*** Block opens ***

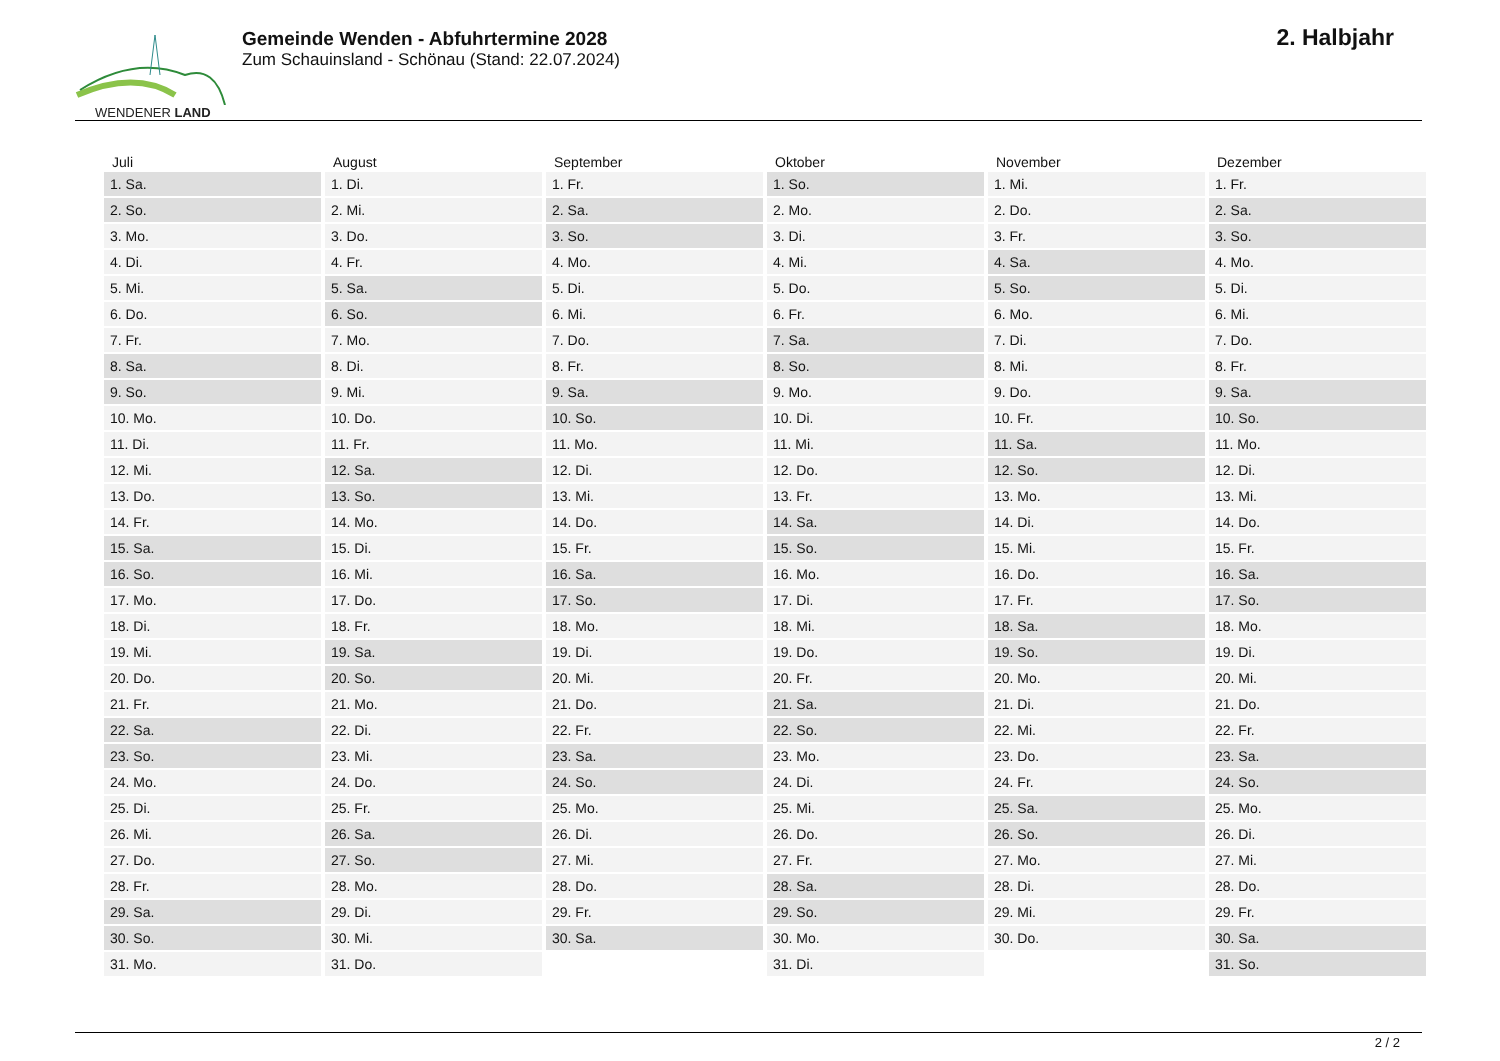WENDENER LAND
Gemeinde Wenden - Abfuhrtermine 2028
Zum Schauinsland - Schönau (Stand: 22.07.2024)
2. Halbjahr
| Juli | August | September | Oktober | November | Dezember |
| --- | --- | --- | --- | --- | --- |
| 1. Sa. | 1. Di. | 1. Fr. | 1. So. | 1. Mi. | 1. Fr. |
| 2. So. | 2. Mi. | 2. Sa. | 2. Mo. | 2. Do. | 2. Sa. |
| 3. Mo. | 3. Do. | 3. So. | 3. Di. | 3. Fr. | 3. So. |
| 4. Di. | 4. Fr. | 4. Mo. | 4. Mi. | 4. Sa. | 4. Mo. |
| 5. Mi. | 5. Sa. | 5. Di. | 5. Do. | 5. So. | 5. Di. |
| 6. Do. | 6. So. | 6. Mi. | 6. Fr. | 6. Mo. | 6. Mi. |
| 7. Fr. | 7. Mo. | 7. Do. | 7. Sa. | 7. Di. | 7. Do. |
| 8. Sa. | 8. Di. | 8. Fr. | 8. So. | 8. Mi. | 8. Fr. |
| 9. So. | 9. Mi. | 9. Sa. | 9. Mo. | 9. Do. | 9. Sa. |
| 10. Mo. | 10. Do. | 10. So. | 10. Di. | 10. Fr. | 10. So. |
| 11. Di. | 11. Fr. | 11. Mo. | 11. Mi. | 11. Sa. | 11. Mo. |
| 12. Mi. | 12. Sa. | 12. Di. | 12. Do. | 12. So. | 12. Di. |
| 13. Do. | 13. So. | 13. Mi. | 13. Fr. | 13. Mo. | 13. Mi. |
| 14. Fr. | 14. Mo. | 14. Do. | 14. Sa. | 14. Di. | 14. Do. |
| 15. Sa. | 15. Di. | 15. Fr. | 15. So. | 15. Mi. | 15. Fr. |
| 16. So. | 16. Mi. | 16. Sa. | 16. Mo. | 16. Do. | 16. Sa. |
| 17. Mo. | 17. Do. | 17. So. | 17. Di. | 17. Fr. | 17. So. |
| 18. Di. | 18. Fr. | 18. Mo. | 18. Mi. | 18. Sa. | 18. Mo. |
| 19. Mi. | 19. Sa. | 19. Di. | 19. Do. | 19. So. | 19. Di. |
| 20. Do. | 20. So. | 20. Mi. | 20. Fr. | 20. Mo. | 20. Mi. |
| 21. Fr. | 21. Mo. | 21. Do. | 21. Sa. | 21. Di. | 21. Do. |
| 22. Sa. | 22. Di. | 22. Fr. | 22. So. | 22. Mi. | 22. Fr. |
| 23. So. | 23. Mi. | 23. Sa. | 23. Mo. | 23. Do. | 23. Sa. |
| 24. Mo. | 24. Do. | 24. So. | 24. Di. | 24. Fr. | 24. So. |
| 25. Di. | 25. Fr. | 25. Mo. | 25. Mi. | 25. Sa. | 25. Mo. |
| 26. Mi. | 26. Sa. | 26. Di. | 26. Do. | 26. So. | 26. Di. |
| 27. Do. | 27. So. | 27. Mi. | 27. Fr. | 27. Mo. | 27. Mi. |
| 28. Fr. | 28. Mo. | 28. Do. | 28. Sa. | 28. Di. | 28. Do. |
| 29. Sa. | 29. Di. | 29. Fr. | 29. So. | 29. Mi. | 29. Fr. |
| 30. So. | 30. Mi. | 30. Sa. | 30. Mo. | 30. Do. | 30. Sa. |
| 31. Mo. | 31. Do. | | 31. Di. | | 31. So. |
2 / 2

*** Block closes ***

- **THE PROBLEM**
Reply with the lines from the one that contains "Do. | 23. Sa. |" through the last line of the material above, copied exactly and nothing else.

- **FINISHED EXERCISE**
| 23. So. | 23. Mi. | 23. Sa. | 23. Mo. | 23. Do. | 23. Sa. |
| 24. Mo. | 24. Do. | 24. So. | 24. Di. | 24. Fr. | 24. So. |
| 25. Di. | 25. Fr. | 25. Mo. | 25. Mi. | 25. Sa. | 25. Mo. |
| 26. Mi. | 26. Sa. | 26. Di. | 26. Do. | 26. So. | 26. Di. |
| 27. Do. | 27. So. | 27. Mi. | 27. Fr. | 27. Mo. | 27. Mi. |
| 28. Fr. | 28. Mo. | 28. Do. | 28. Sa. | 28. Di. | 28. Do. |
| 29. Sa. | 29. Di. | 29. Fr. | 29. So. | 29. Mi. | 29. Fr. |
| 30. So. | 30. Mi. | 30. Sa. | 30. Mo. | 30. Do. | 30. Sa. |
| 31. Mo. | 31. Do. | | 31. Di. | | 31. So. |
2 / 2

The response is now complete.